Je plonge dans un univers féodal. Le monde moldu m'est étranger, mais je trouve mes repères dans ce système de classes, de noblesse, de chevaliers et de paysans. Après tout, j'ai vu quelques morceaux de l'histoire moyenâgeuse en Histoire de la magie, et, la limite entre moldus et sorciers étant plus floue à l'époque, j'avais pu apprendre et comprendre ce qu'était un système féodal. Voilà ce que j'ai retenu : des nobles se partagent la terre. Comme ils se font perpétuellement la guerre pour des richesses et des territoires, les paysans souffrent de rapt, incendies, vols, et autre joyeuseté. Les nobles offrent donc aux paysans leur protection, comme ils habitent de solides forteresses de pierre, contre une partie - soit la quasi totalité - de leurs récoltes. Au dessus d'eux, le roi, au pouvoir plus ou moins fort, et au dessus de tous, en théorie, Dieu. C'est donc toujours les plus démunis qui souffrent le plus, de la guerre, de la faim, et continuent de souffrir à chaque lutte de pouvoir de ces géants au-dessus d'eux.

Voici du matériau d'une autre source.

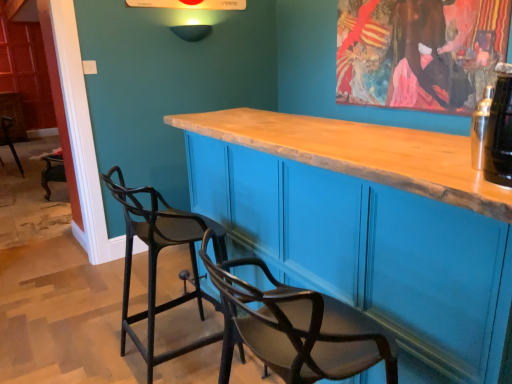
What do you see at coordinates (9, 139) in the screenshot? I see `black matte chair at left, the second chair from the front` at bounding box center [9, 139].

Locate an element on the screen. This screenshot has width=512, height=384. black matte chair at left, which is the first chair from front to back is located at coordinates (156, 261).

This screenshot has height=384, width=512. What do you see at coordinates (156, 261) in the screenshot?
I see `black matte chair at left, positioned as the first chair in right-to-left order` at bounding box center [156, 261].

At what (x,y) coordinates should I click in order to perform the action: click on wooden cabinet at center. Please return your answer as a coordinate pair (x, y). This screenshot has height=384, width=512. Looking at the image, I should click on (368, 225).

Considering the sizes of objects wooden cabinet at center and black matte chair at left, which is the 2th chair in right-to-left order, in the image provided, who is wider, wooden cabinet at center or black matte chair at left, which is the 2th chair in right-to-left order,?

wooden cabinet at center.

Is wooden cabinet at center oriented towards black matte chair at left, which is the 2th chair in right-to-left order?

No, wooden cabinet at center is not facing towards black matte chair at left, which is the 2th chair in right-to-left order.

Between point (328, 202) and point (21, 173), which one is positioned behind?

Point (21, 173)

Does wooden cabinet at center contain black matte chair at left, which ranks as the second chair in bottom-to-top order?

That's incorrect, black matte chair at left, which ranks as the second chair in bottom-to-top order, is not inside wooden cabinet at center.

From the image's perspective, is black matte chair at left, the second chair viewed from the left, on wooden cabinet at center?

No, from the image's perspective, black matte chair at left, the second chair viewed from the left, is not on top of wooden cabinet at center.

Looking at this image, can you tell me how much black matte chair at left, positioned as the first chair in right-to-left order, and wooden cabinet at center differ in facing direction?

black matte chair at left, positioned as the first chair in right-to-left order, and wooden cabinet at center are facing 2.01 degrees away from each other.

Which object is closer to the camera, black matte chair at left, which is the 2th chair from back to front, or wooden cabinet at center?

wooden cabinet at center is closer to the camera.

Which of these two, black matte chair at left, which is the 2th chair from back to front, or wooden cabinet at center, stands shorter?

black matte chair at left, which is the 2th chair from back to front, is shorter.

Can black glass bottle at upper right be found inside black matte chair at left, which is counted as the 1th chair, starting from the back?

That's incorrect, black glass bottle at upper right is not inside black matte chair at left, which is counted as the 1th chair, starting from the back.

Which of these two, black matte chair at left, positioned as the 1th chair in top-to-bottom order, or black glass bottle at upper right, is wider?

black matte chair at left, positioned as the 1th chair in top-to-bottom order.

Is black matte chair at left, positioned as the 1th chair in top-to-bottom order, not close to black glass bottle at upper right?

Indeed, black matte chair at left, positioned as the 1th chair in top-to-bottom order, is not near black glass bottle at upper right.

The image size is (512, 384). In order to click on cabinetry in front of the black matte chair at left, which is counted as the 1th chair, starting from the back in this screenshot , I will do `click(368, 225)`.

From the image's perspective, does black matte chair at left, which ranks as the second chair in bottom-to-top order, appear lower than wooden cabinet at center?

No.

From a real-world perspective, is black matte chair at left, which ranks as the second chair in bottom-to-top order, on top of wooden cabinet at center?

Actually, black matte chair at left, which ranks as the second chair in bottom-to-top order, is physically below wooden cabinet at center in the real world.

Does black matte chair at left, the second chair from the front, have a greater width compared to wooden cabinet at center?

No.

From a real-world perspective, is black matte chair at left, the second chair viewed from the left, positioned over black glass bottle at upper right based on gravity?

No.

Is point (200, 239) closer to camera compared to point (505, 176)?

No.

Find the location of a particular element. beverage above the black matte chair at left, which is the 2th chair from back to front (from a real-world perspective) is located at coordinates (500, 130).

Between black matte chair at left, acting as the 2th chair starting from the top, and black glass bottle at upper right, which one has smaller width?

black glass bottle at upper right is thinner.

Does point (220, 229) come farther from viewer compared to point (7, 144)?

No, it is in front of (7, 144).

Looking at this image, is black matte chair at left, acting as the 2th chair starting from the top, looking in the opposite direction of black matte chair at left, which is the 2th chair in right-to-left order?

No, black matte chair at left, acting as the 2th chair starting from the top, is not facing away from black matte chair at left, which is the 2th chair in right-to-left order.

Which is correct: black matte chair at left, which is the 2th chair from back to front, is inside black matte chair at left, the second chair from the front, or outside of it?

black matte chair at left, which is the 2th chair from back to front, is not inside black matte chair at left, the second chair from the front, it's outside.

You are a GUI agent. You are given a task and a screenshot of the screen. Output one action in this format:
    pyautogui.click(x=<x>, y=<y>)
    Task: Click on the beverage on the right of black matte chair at left, the second chair from the front
    The image size is (512, 384).
    Given the screenshot: What is the action you would take?
    pyautogui.click(x=500, y=130)

Is black glass bottle at upper right positioned far away from black matte chair at left, which is the 2th chair in right-to-left order?

black glass bottle at upper right is positioned a significant distance from black matte chair at left, which is the 2th chair in right-to-left order.

Is black glass bottle at upper right facing away from black matte chair at left, which ranks as the second chair in bottom-to-top order?

No, black glass bottle at upper right's orientation is not away from black matte chair at left, which ranks as the second chair in bottom-to-top order.

Based on their sizes in the image, would you say black glass bottle at upper right is bigger or smaller than black matte chair at left, which ranks as the second chair in bottom-to-top order?

Clearly, black glass bottle at upper right is smaller in size than black matte chair at left, which ranks as the second chair in bottom-to-top order.

The height and width of the screenshot is (384, 512). I want to click on the 2nd chair positioned below the wooden cabinet at center (from a real-world perspective), so click(9, 139).

Find the location of a particular element. chair below the wooden cabinet at center (from the image's perspective) is located at coordinates (156, 261).

Estimate the real-world distances between objects in this image. Which object is further from black matte chair at left, which is the first chair from front to back, black matte chair at left, which is counted as the 1th chair, starting from the back, or wooden cabinet at center?

Among the two, black matte chair at left, which is counted as the 1th chair, starting from the back, is located further to black matte chair at left, which is the first chair from front to back.

Considering their positions, is black glass bottle at upper right positioned closer to black matte chair at left, the second chair viewed from the left, than wooden cabinet at center?

wooden cabinet at center.

When comparing their distances from black matte chair at left, the second chair from the front, does black matte chair at left, which is the 2th chair from back to front, or wooden cabinet at center seem closer?

The object closer to black matte chair at left, the second chair from the front, is black matte chair at left, which is the 2th chair from back to front.

Looking at the image, which one is located further to black glass bottle at upper right, wooden cabinet at center or black matte chair at left, the 1th chair in the bottom-to-top sequence?

The object further to black glass bottle at upper right is black matte chair at left, the 1th chair in the bottom-to-top sequence.

From the image, which object appears to be farther from black matte chair at left, the first chair in the left-to-right sequence, wooden cabinet at center or black matte chair at left, which is the 2th chair from back to front?

wooden cabinet at center is positioned further to the anchor black matte chair at left, the first chair in the left-to-right sequence.

Considering their positions, is wooden cabinet at center positioned further to black matte chair at left, the 1th chair in the bottom-to-top sequence, than black glass bottle at upper right?

Based on the image, black glass bottle at upper right appears to be further to black matte chair at left, the 1th chair in the bottom-to-top sequence.

Looking at this image, from the image, which object appears to be nearer to black matte chair at left, the second chair viewed from the left, wooden cabinet at center or black matte chair at left, the first chair in the left-to-right sequence?

wooden cabinet at center.

Estimate the real-world distances between objects in this image. Which object is further from black glass bottle at upper right, black matte chair at left, which ranks as the second chair in bottom-to-top order, or wooden cabinet at center?

black matte chair at left, which ranks as the second chair in bottom-to-top order.

At what (x,y) coordinates should I click in order to perform the action: click on chair between black glass bottle at upper right and black matte chair at left, the second chair from the front, from front to back. Please return your answer as a coordinate pair (x, y). Looking at the image, I should click on (156, 261).

Locate an element on the screen. chair located between wooden cabinet at center and black matte chair at left, the second chair from the front, in the depth direction is located at coordinates (156, 261).

What are the coordinates of `beverage positioned between wooden cabinet at center and black matte chair at left, the second chair from the front, from near to far` in the screenshot? It's located at (500, 130).

Find the location of a particular element. cabinetry between black matte chair at left, the 1th chair in the bottom-to-top sequence, and black glass bottle at upper right, in the horizontal direction is located at coordinates (368, 225).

Parfois j'oublie que le monde est injuste.

Entre ces trois puissances existent deux principales forces que je découvre : les chevaliers, et le clergé. Le clergé est laissé un peu en-dehors du livre, mais présente comme le système féodal dans son ensemble une hiérarchie assez stricte révélant de nombreuses inégalités. Les chevaliers semblent à part : membres parfois de la petite noblesse, assez riches pour avoir de l'équipement, mais pas assez pour posséder des terres, ils vagabondent de villes en villes, de seigneurs en seigneurs, offrant leurs services pour gagner leur vie. Ils concourent pour se faire remarquer des grands seigneurs, et pour gagner des prix - bien que ce sont les grands seigneurs qui gagnent presque toujours...

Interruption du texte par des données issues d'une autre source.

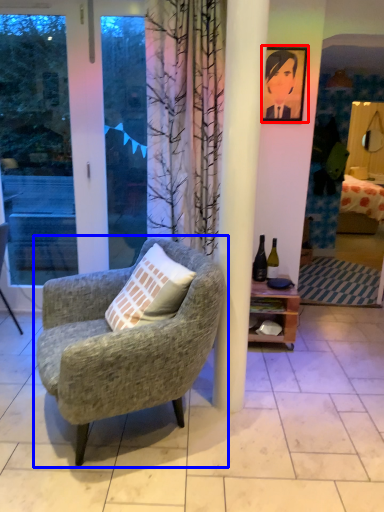
Question: Which point is closer to the camera, picture frame (highlighted by a red box) or chair (highlighted by a blue box)?

Choices:
 (A) picture frame
 (B) chair

Answer: (B)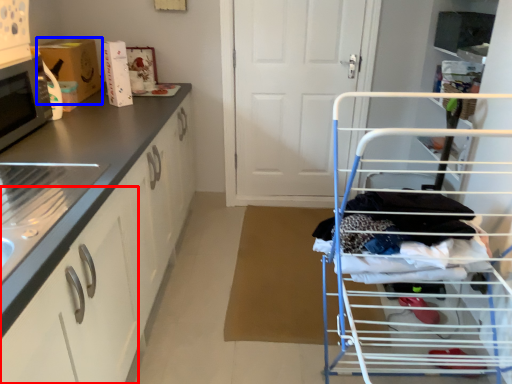
Question: Which object is further to the camera taking this photo, drawer (highlighted by a red box) or cardboard box (highlighted by a blue box)?

Choices:
 (A) drawer
 (B) cardboard box

Answer: (B)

Presque. Car voilà qu'un chevalier les vainc tous, un par un - le roi Jean est furieux, et moi j'apprécie l'écriture, mais pas tant les personnages. Le chevalier galant qui défait tous ces adversaires, en prenant tout le monde par surprise semble trop cliché, trop écrit. L'histoire est plate, presque trop simplifiée : la géopolitique n'oppose que deux camps, celui de Richard, et celui de Jean, et malgré différentes figures assez intéressantes, l'histoire n'avance pas pour le moment vers une complication des choses. Pourtant, je ne peut pas non plus appeler ça un cliché : à l'époque, cela l'était-il ? Ou est-ce que, justement, Scott l'a crée, a participé à construire cette image du preux chevalier à la rescousse de son roi et de sa belle ? Peut-on accuser une œuvre de simplicité, de manque d'originalité, quand on ne sait ce qui est venu avant, ou non ? Car après tout, je n'ai lu que ce qui est venu après : comment accuser Ivanohé de redondances quand je me base sur des œuvres écrites... après ?

Ce qui peut être crittiqué, en revanche, est la simplicité historique de l’œuvre. Les pages se perdent dans des descriptions héroïques de combats ; le cliquetis constant des hallebardes, le fracas omniprésent des épées qu'on manie, semble être une simplification trop éloignée d'un passé lointain que l'auteur ne connaissait pas - pas assez. Ou peut-être est-ce un effet, une envie de la part de l'écrivain : rendre son roman populaire, accessible. Et n'est-ce pas un beau objectif ? Mais cela devrait-il se faire au dépend des détails historiques, des personnage, et du scénario ?

Peut-être, peut-être...

Après tout, je continue à tourner les pages. Pourquoi critiquer quelque chose, qui, après tout, rempli manifestement son office, puisque je l'ai toujours en main ? Je m'enfonce dans mon pouf, que j'avais déplacé près d'un mur. J'entends les élèves qui commence à s'agiter, et le soleil qui se lève derrière les carreaux. Midi ne tardera pas à arriver.

Le temps avance vite quand on est aspiré par le trou-noir des mots.